» Work to be completed
Select the lines below containing the word "arXiv".

***** Information supplied

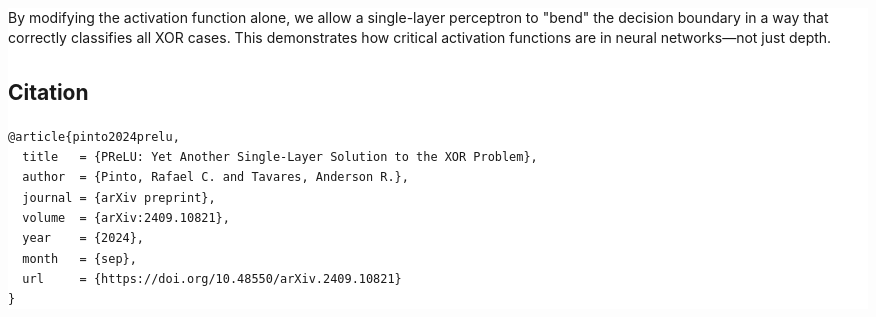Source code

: By modifying the activation function alone, we allow a single-layer perceptron to "bend" the decision boundary in a way that correctly classifies all XOR cases. This demonstrates how critical activation functions are in neural networks—not just depth.

## Citation

```
@article{pinto2024prelu,
  title   = {PReLU: Yet Another Single-Layer Solution to the XOR Problem},
  author  = {Pinto, Rafael C. and Tavares, Anderson R.},
  journal = {arXiv preprint},
  volume  = {arXiv:2409.10821},
  year    = {2024},
  month   = {sep},
  url     = {https://doi.org/10.48550/arXiv.2409.10821}
}
```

**********

» Solution to this task
  journal = {arXiv preprint},
  volume  = {arXiv:2409.10821},
  url     = {https://doi.org/10.48550/arXiv.2409.10821}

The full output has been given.